Na de doop worden we bevestigd en ontvangen we de Heilige Geest. Dat is een goddelijke gave. De Heilige Geest troost, leert, waarschuwt, verlicht en inspireert ons. Nephi zei heel eenvoudig ‘dat indien gij langs de weg binnengaat en de Heilige Geest ontvangt, Hij u alle dingen zal tonen die gij behoort te doen’.1 We hebben de hulp van de Heilige Geest nodig om de door de apostel Paulus genoemde ‘zware tijden’ waarin we leven veilig te doorstaan.2

De Heilige Geest is een Persoon van Geest, waardoor Hij in ons hart kan wonen en rechtstreeks met onze geest kan communiceren.3 De stem van de Geest wordt omschreven als stil en zacht en als een stem die fluistert.4 Hoe kan een stem stil zijn? Waarom wordt de stem een fluistering genoemd? Omdat de Geest bijna altijd in onze gedachten en in ons hart5 tot ons spreekt en niet in onze oren. President Boyd K. Packer heeft gezegd: ‘De stem van de Heilige Geest zul je meer voelen dan horen.’6

We voelen dingen in ons hart. In de Schriften leren de profeten ons dat persoonlijke openbaring nauw verbonden is met het hart. Bijvoorbeeld:

Mormon heeft geschreven: ‘(…) dankzij de zachtmoedigheid en nederigheid van hart komt het bezoek van de Heilige Geest (…).’7

Alma heeft gezegd: ‘(…) daarom ontvangt hij die zijn hart verstokt, een kleiner deel van het woord; en hij die zijn hart niet verstokt, hem wordt een groter deel van het woord geschonken (…).’8

Mormon heeft over de Nephieten geschreven: ‘[Dat] hun ziel met vreugde en vertroosting werd vervuld (…) door de overgave van hun hart aan God.’9

En de psalmist schreef zonder meer: ‘De Here is nabij de gebrokenen van hart (…).’10

Willen we dat niet allemaal, broeders en zusters, dat we bezocht worden door de Heilige Geest, dat de Heer nader tot ons komt, dat we vreugde en vertroosting vinden in ons leven? Als dat zo is, is een zorgvuldige beoordeling van de toestand van ons hart een van de belangrijkste dingen die we kunnen doen in dit leven.

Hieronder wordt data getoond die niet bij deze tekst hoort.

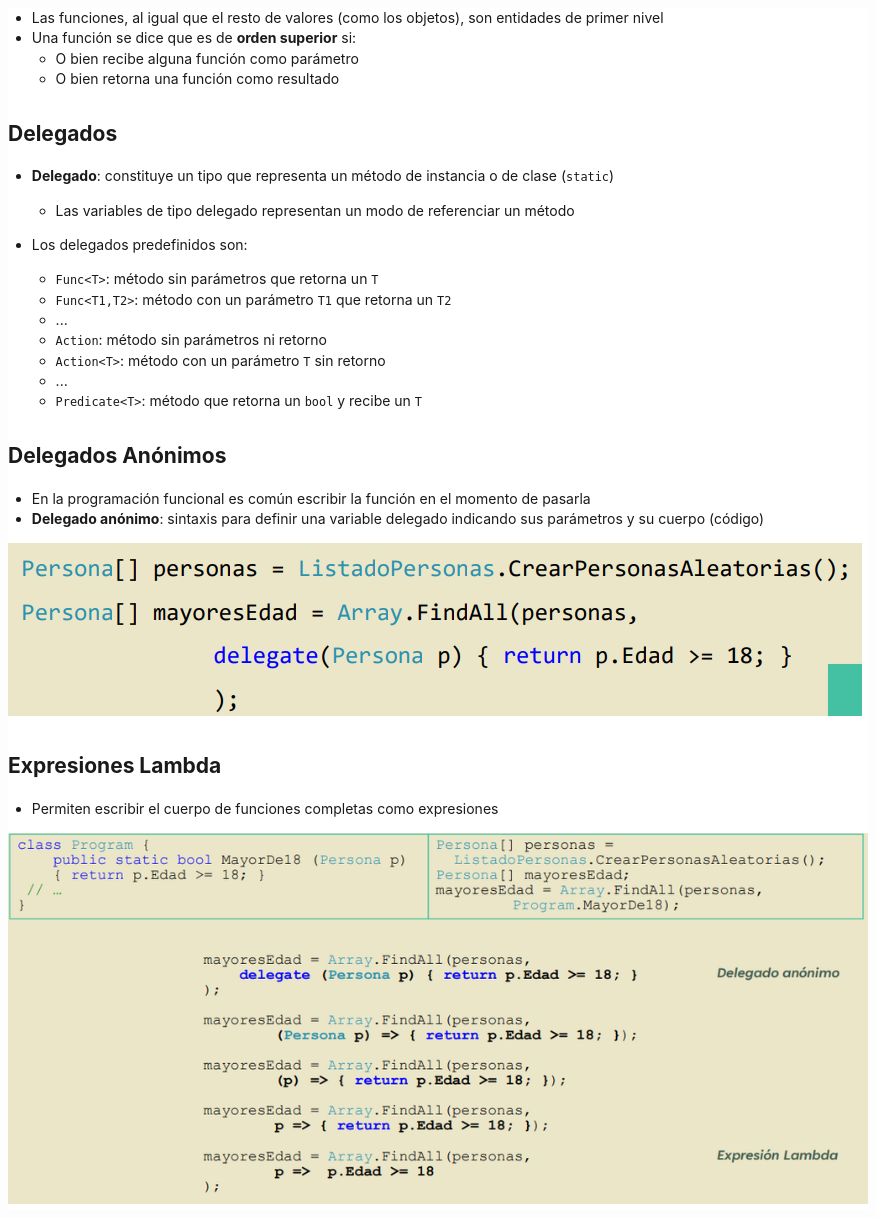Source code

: - Las funciones, al igual que el resto de valores (como los objetos), son entidades de primer nivel
- Una función se dice que es de **orden superior** si:
	- O bien recibe alguna función como parámetro
	- O bien retorna una función como resultado

## Delegados

- **Delegado**: constituye un tipo que representa un método de instancia o de clase (`static`)
	- Las variables de tipo delegado representan un modo de referenciar un método

- Los delegados predefinidos son:
	- `Func<T>`: método sin parámetros que retorna un `T`
	- `Func<T1,T2>`: método con un parámetro `T1` que retorna un `T2`
	- ...
	- `Action`: método sin parámetros ni retorno
	- `Action<T>`: método con un parámetro `T` sin retorno
	- ...
	- `Predicate<T>`: método que retorna un `bool` y recibe un `T`

## Delegados Anónimos

- En la programación funcional es común escribir la función en el momento de pasarla
- **Delegado anónimo**: sintaxis para definir una variable delegado indicando sus parámetros y su cuerpo (código)

![](img/Pasted%20image%2020240518160447.png)

## Expresiones Lambda

- Permiten escribir el cuerpo de funciones completas como expresiones

![](img/Pasted%20image%2020240518160531.png)
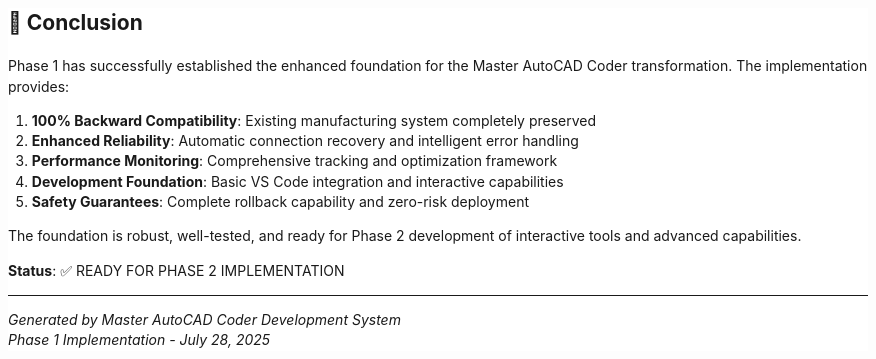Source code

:## 🎉 Conclusion

Phase 1 has successfully established the enhanced foundation for the Master AutoCAD Coder transformation. The implementation provides:

1. **100% Backward Compatibility**: Existing manufacturing system completely preserved
2. **Enhanced Reliability**: Automatic connection recovery and intelligent error handling
3. **Performance Monitoring**: Comprehensive tracking and optimization framework
4. **Development Foundation**: Basic VS Code integration and interactive capabilities
5. **Safety Guarantees**: Complete rollback capability and zero-risk deployment

The foundation is robust, well-tested, and ready for Phase 2 development of interactive tools and advanced capabilities.

**Status**: ✅ READY FOR PHASE 2 IMPLEMENTATION

---

*Generated by Master AutoCAD Coder Development System*  
*Phase 1 Implementation - July 28, 2025*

Het hart is een tere plek. Het is gevoelig voor vele invloeden, zowel positieve als negatieve. Anderen kunnen het pijn doen. Zonden kunnen het gevoelloos maken. Liefde kan het verzachten. Al vroeg in ons leven leren we ons hart te bewaken. Het is alsof we een beschermende muur optrekken om ons hart met een toegangspoort erin. Niemand komt erdoor, tenzij wij dat hem of haar toestaan.

Soms is de omheining om ons hart niet meer dan een tuinhekje met een bordje ‘Welkom’ erop. Andere harten zijn zodanig bezeerd of zo gevoelloos geworden door zonde, dat er meters- hoge tralies met prikkeldraad omheen zijn geplaatst. De toegang is vergrendeld en voorzien van een groot bord met ‘Verboden toegang’ erop.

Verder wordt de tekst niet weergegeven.